I teach an on-line Introduction to Broadcasting course, and my teenage-20s students discussed vinyl vs. digital recordings in an assignment. I was surprised how many loved vinyl, because it created an emotional response in them that the music alone did not. The sight and sound of the visible mechanics were more important and heart-felt than the ease and convenience of Echo, i-phone, etc.
I mean, where is the emotional payoff to shouting a song title across the room and having a robot play it? About the same as eating a McDonald’s hamburger, I suppose.
When I was a teen, 33.3 vinyl hi-fi stereo was it. The physical ritual of unpacking the LP, respectfully putting it on the platter, carefully placing the arm on the disc and watching it’s leisurely spin was an important part of the music experience.

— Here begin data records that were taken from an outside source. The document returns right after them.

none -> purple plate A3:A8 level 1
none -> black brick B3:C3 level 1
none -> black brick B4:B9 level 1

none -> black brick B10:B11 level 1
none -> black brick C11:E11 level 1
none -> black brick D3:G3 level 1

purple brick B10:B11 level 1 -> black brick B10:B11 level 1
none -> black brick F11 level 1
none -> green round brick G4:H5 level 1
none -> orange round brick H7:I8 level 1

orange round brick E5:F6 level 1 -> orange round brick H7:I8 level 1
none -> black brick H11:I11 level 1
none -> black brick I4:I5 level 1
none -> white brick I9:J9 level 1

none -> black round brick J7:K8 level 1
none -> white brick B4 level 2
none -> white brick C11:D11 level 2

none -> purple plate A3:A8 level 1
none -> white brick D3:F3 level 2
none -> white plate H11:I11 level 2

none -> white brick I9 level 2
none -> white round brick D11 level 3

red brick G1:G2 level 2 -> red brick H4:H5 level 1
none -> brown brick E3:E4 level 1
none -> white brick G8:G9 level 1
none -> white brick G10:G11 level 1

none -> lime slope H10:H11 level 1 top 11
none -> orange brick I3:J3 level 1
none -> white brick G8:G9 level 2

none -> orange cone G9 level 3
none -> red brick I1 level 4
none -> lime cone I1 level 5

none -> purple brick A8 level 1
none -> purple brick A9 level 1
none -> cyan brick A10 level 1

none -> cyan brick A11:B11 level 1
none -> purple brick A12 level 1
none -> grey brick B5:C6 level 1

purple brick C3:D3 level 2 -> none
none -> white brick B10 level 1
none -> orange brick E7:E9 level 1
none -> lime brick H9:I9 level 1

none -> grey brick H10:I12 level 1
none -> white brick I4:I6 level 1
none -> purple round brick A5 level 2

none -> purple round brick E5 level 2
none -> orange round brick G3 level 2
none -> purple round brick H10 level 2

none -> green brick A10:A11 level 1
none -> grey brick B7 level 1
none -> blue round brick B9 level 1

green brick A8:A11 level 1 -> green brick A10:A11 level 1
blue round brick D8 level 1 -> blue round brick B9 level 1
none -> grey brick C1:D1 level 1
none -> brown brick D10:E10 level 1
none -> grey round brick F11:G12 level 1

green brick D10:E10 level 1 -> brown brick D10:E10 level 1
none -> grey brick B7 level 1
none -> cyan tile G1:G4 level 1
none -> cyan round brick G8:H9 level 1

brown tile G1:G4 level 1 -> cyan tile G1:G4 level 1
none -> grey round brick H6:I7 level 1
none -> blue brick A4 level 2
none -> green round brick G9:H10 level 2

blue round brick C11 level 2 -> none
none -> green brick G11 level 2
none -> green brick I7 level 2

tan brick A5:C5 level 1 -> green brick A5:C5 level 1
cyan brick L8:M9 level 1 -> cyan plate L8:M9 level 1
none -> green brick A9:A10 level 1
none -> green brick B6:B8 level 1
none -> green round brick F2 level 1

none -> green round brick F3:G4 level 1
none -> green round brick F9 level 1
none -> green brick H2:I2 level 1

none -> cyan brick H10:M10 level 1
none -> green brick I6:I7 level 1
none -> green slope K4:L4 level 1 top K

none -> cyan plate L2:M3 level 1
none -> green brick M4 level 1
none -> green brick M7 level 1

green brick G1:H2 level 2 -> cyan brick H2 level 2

In high school, I bought one of these hand-crank non-electric phonographs and a stack of 78s for pennies at an antique store. We’d take it on picnics and be astonished — this was way before Walkman. The first time we heard “I Put a Spell on You” by Screamin’ Jay Hawkins, on a 78, all scratchy and tinny, dependent on cranks and gears and belts and springs, and… no electricity. It was a different world. It was life-changing. It opened new doors of perception.
I get what my students, 50 years later, are feeling, and I like it.